• **Information given**:
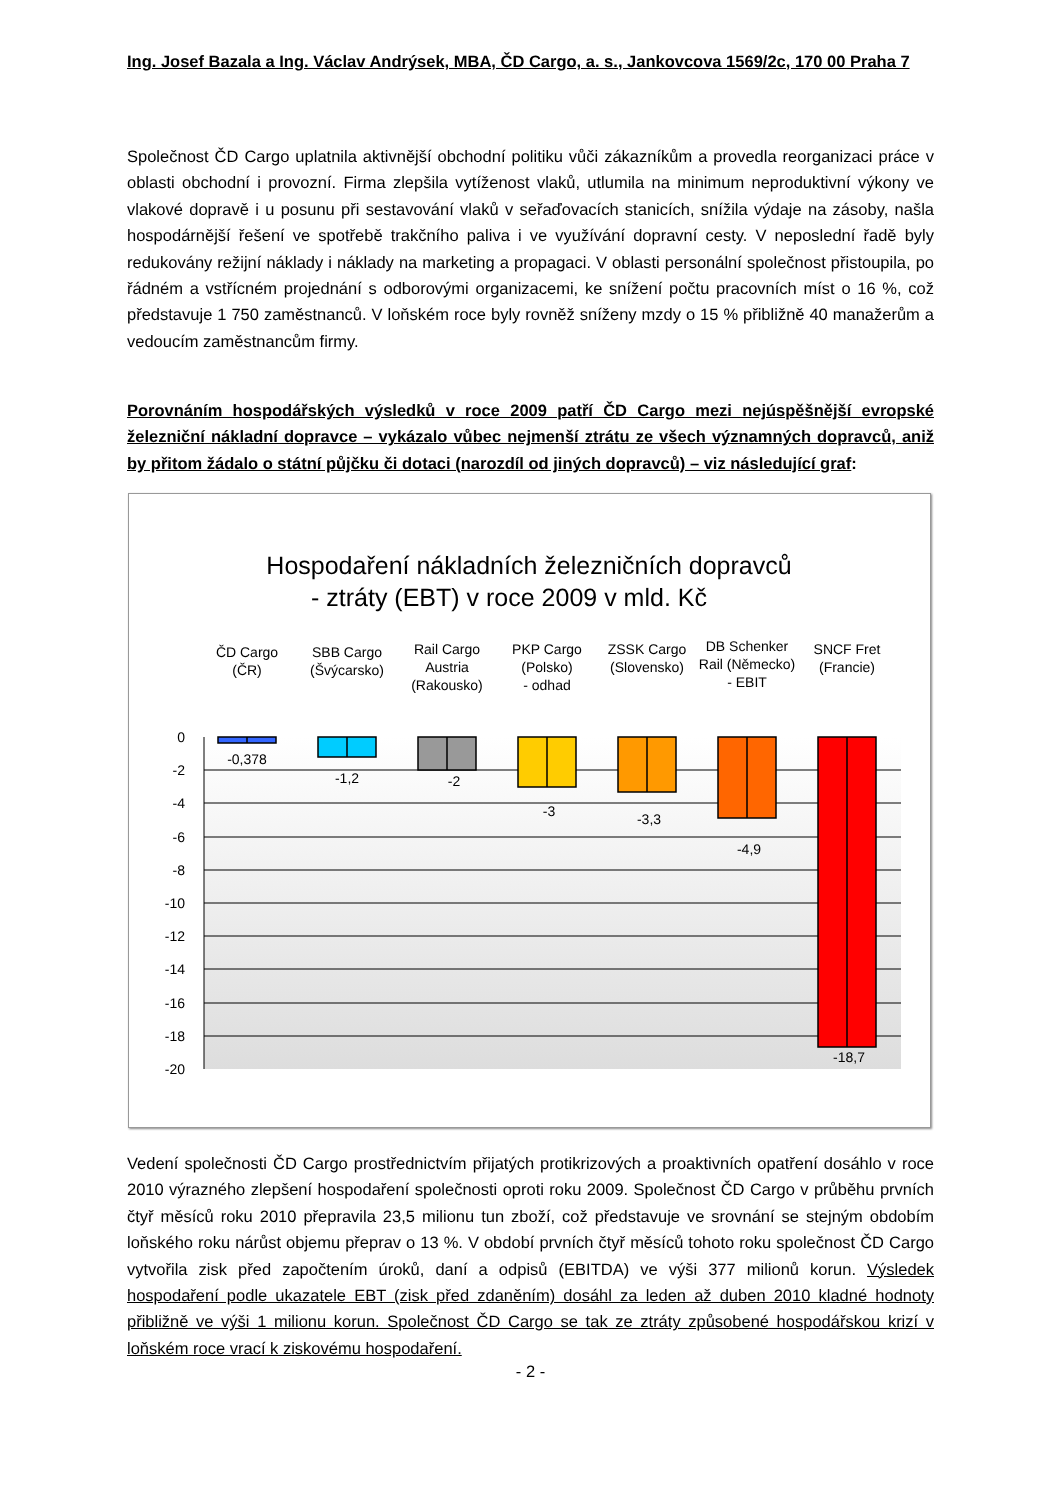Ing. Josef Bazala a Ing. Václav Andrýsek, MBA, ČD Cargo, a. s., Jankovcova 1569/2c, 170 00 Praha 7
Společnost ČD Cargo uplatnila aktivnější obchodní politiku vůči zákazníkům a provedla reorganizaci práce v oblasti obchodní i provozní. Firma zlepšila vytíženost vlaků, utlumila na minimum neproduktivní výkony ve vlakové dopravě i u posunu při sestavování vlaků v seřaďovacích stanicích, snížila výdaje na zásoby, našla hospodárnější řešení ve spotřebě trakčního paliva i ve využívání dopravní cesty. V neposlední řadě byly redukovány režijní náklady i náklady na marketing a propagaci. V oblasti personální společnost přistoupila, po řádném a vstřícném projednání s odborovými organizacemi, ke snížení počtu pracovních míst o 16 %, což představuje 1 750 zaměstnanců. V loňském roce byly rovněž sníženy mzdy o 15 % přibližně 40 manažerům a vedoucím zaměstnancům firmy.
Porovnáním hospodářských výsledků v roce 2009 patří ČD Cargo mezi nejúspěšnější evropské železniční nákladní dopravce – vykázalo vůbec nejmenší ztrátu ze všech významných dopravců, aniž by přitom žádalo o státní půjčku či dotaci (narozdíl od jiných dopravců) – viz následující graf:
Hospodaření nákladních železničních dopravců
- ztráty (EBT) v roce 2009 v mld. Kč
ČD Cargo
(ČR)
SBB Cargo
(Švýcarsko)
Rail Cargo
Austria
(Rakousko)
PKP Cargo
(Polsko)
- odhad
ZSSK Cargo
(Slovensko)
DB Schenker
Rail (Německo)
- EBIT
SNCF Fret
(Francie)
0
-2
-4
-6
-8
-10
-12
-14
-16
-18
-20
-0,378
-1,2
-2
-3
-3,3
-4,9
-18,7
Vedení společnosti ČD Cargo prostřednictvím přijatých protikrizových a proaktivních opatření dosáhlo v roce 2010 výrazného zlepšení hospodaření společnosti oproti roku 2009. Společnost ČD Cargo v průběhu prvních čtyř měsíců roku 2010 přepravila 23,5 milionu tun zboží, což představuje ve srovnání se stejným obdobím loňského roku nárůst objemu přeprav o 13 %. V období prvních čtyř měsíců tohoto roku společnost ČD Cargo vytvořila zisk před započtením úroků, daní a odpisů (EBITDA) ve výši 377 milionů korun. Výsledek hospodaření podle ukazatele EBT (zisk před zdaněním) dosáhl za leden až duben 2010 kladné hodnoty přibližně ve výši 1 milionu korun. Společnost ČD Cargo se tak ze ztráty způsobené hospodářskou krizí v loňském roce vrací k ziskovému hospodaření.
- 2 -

...

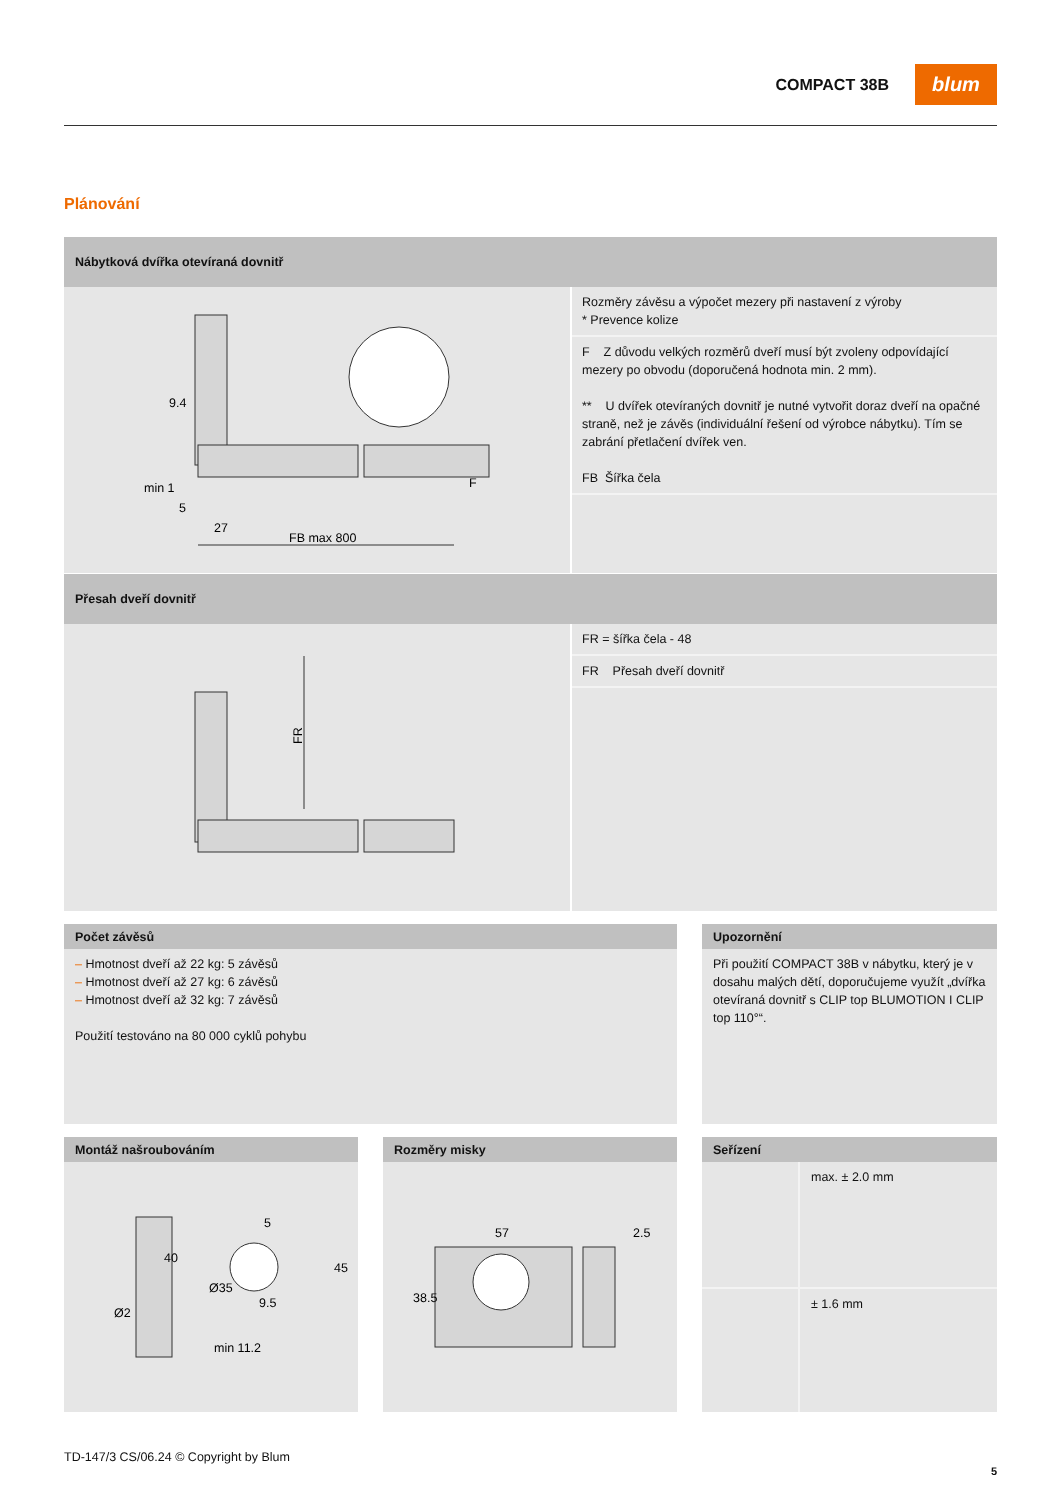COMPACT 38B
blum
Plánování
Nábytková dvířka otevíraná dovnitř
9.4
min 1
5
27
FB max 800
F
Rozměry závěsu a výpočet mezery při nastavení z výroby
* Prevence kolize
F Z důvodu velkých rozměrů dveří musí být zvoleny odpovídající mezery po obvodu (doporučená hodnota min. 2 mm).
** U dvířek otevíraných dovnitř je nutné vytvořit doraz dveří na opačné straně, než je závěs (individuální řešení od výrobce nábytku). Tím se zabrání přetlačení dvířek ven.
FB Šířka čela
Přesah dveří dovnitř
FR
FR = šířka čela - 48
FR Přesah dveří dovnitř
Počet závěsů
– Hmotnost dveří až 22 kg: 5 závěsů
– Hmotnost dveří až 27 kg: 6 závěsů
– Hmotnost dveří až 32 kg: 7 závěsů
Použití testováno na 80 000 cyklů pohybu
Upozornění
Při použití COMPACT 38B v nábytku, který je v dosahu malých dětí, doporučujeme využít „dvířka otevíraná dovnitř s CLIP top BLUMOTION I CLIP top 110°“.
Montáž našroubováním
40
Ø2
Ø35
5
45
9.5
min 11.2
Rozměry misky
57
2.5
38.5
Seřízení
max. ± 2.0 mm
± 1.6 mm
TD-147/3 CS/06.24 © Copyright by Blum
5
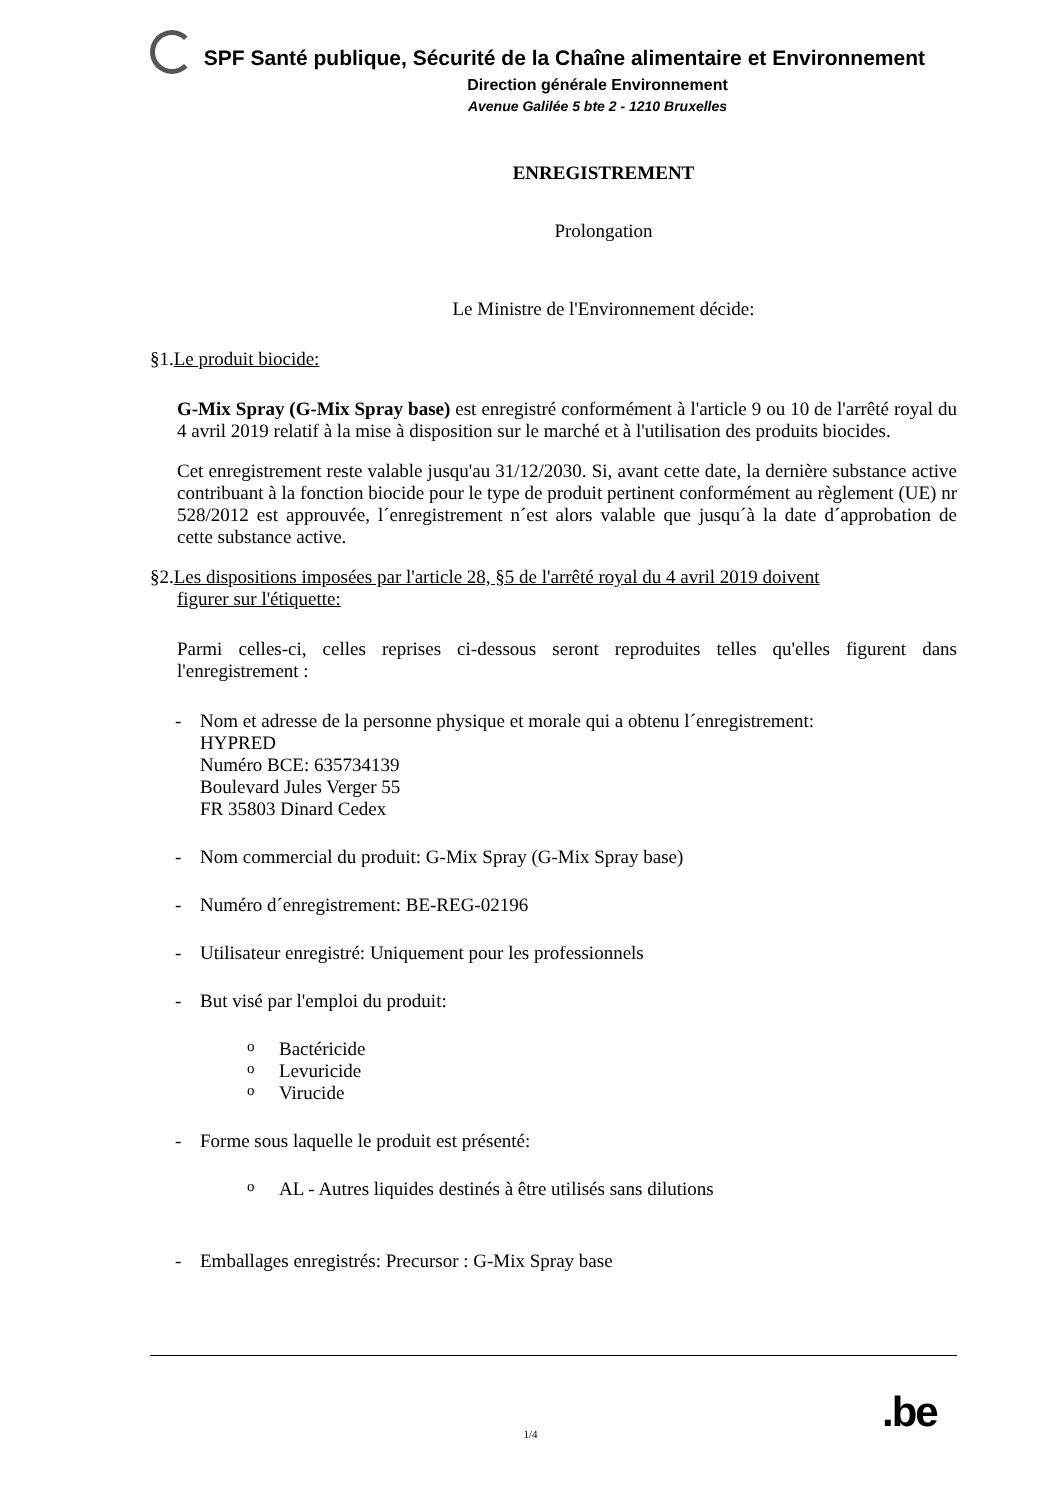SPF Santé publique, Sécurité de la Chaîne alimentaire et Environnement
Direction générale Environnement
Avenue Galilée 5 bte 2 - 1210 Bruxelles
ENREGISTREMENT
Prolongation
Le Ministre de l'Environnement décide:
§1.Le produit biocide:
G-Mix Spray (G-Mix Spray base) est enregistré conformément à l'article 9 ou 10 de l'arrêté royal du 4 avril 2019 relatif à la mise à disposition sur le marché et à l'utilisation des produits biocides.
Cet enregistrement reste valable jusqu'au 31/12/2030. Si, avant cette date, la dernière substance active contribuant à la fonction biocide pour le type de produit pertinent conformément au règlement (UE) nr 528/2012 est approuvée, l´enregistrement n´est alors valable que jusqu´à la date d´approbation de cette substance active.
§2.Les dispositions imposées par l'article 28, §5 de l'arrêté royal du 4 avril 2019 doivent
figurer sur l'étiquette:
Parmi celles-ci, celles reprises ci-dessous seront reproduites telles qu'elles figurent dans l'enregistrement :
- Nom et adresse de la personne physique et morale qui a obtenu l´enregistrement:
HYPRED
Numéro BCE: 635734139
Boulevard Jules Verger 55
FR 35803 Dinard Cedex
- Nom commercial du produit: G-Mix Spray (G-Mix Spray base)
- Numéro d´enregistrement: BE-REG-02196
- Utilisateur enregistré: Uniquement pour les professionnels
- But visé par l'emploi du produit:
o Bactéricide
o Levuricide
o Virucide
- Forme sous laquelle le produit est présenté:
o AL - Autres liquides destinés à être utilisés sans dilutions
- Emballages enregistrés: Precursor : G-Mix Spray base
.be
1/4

--

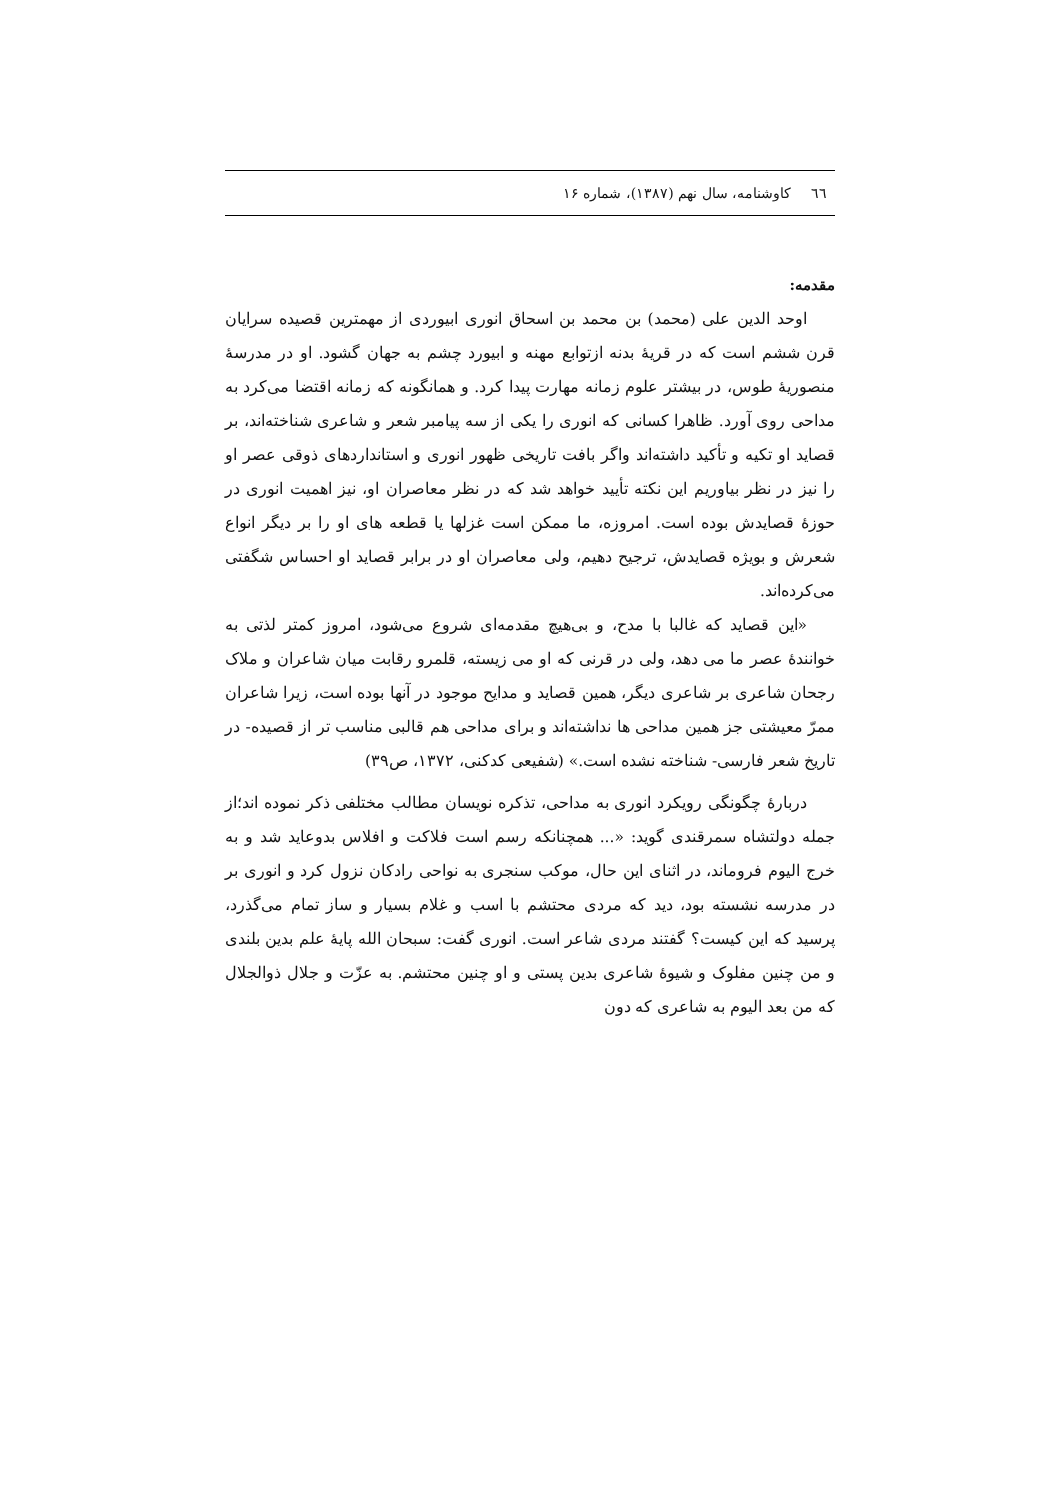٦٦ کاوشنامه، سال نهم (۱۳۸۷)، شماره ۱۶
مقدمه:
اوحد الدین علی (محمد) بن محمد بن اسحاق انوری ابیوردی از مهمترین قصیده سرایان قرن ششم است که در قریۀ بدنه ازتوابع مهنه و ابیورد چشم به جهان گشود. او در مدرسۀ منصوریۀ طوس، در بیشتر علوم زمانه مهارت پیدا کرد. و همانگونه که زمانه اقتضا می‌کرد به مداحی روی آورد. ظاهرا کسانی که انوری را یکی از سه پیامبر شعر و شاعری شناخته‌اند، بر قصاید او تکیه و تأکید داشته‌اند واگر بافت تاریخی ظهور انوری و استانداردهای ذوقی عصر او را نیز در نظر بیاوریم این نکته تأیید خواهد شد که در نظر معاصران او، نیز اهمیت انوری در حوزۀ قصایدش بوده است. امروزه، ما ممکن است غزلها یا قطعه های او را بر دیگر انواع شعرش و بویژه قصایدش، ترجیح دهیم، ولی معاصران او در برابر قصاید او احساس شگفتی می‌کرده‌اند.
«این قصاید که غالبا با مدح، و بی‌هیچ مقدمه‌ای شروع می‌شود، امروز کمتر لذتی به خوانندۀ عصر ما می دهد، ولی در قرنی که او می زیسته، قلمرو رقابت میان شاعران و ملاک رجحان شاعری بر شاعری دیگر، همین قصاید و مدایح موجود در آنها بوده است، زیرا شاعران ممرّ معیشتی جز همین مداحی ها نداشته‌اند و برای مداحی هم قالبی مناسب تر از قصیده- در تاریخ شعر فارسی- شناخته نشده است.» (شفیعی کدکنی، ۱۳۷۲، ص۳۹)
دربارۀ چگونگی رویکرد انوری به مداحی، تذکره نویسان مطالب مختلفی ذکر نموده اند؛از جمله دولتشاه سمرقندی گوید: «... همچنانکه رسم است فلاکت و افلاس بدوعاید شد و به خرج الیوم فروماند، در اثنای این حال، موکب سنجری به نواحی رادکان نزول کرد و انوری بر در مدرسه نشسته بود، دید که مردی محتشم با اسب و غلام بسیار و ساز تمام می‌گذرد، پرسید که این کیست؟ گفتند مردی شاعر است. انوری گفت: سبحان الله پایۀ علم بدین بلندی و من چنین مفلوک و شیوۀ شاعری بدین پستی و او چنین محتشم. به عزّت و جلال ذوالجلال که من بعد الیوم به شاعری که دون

• **Work item**: Scan the data above and state how many of its lines contain the string "mezery", with no other content.

• **Written solution**: 2